:: Fragmento del texto ::

Opinión

Revocación de mandato: ¿la cuarta campaña de AMLO?

EL ANCLA

Por  Luis Enrique Ramírez

La constitucionalidad de la Guardia Nacional, declarada ayer por el Congreso de la Unión, pasó de noche frente a lo que se presenta, hoy por hoy, como un riesgo mayor para la democracia mexicana: la posible tentación autoritaria del actual Gobierno federal.

Soterrada bajo la figura de la revocación de mandato, existen fundadas sospechas de una operación presidencial para prolongar la hegemonía de Morena en las elecciones intermedias del 2021, y lo peor: sentar las bases para otro cambio a la Constitución que permita a Andrés Manuel López Obrador reelegirse como primer mandatario.

«Jugada tramposa», denominó el líder de Coparmex, Gustavo de Hoyos, a esta reforma constitucional impulsada por Morena, cuyos diputados se negaron a modificarle una sola línea cuando fue analizada en comisiones. 

Así, intacta, se subió ayer a la máxima tribuna de la nación, con evidente «línea» para ser aprobada (como lo fue, de manera aplastante) por la mayoría parlamentaria que conforman los legisladores morenistas y sus satélites del PES y del PT, a los que se sumaron los del PVEM, los nueve que abandonaron la bancada del PRD y tres coahuilenses del PRI.

:::
:: Registros ::

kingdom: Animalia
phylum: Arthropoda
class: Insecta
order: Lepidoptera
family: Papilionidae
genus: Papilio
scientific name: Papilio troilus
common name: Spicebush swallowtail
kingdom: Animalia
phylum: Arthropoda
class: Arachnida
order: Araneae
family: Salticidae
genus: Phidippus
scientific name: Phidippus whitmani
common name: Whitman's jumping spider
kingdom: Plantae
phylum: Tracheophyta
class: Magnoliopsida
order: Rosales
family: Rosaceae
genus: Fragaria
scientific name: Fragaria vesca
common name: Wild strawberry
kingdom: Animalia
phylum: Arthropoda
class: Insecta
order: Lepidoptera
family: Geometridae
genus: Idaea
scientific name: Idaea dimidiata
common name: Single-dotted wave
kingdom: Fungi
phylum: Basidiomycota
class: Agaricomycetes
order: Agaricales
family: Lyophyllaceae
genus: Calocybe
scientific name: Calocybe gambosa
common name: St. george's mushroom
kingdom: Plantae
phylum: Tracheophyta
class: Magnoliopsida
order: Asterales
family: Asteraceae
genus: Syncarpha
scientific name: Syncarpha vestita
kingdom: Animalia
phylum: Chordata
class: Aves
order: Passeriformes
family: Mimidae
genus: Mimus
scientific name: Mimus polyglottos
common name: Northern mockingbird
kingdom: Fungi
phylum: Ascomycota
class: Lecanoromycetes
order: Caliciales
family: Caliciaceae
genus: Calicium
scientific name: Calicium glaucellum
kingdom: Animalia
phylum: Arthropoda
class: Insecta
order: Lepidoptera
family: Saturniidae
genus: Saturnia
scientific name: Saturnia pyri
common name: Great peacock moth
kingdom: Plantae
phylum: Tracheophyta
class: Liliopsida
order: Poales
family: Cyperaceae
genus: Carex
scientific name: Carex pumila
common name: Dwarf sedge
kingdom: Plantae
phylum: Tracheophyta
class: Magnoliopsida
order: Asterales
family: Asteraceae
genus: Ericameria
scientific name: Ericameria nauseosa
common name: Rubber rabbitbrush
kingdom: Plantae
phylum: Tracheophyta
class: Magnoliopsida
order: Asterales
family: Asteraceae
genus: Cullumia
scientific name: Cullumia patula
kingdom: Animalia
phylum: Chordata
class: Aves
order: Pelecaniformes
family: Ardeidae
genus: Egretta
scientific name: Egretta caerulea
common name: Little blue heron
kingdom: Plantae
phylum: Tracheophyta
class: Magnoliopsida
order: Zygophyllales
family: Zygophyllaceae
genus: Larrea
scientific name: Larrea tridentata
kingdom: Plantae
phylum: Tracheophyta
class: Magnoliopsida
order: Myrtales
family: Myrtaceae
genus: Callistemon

:::

- **Consigna 1**:
Según la columna, ¿por qué la reforma sobre la revocación de mandato llegó intacta a la máxima tribuna de la nación? Responde en una a tres oraciones.
- **Consigna 2**:
Reescribe el pasaje de la columna que comienza en "Así, intacta, se" y termina en "coahuilenses del PRI.", sustituyendo "aplastante" por "contundente".

- **Solución desarrollada 1**:
La reforma llegó intacta porque los diputados de Morena se negaron a modificarle una sola línea cuando fue analizada en comisiones.

- **Solución desarrollada 2**:
Así, intacta, se subió ayer a la máxima tribuna de la nación, con evidente «línea» para ser aprobada (como lo fue, de manera contundente) por la mayoría parlamentaria que conforman los legisladores morenistas y sus satélites del PES y del PT, a los que se sumaron los del PVEM, los nueve que abandonaron la bancada del PRD y tres coahuilenses del PRI.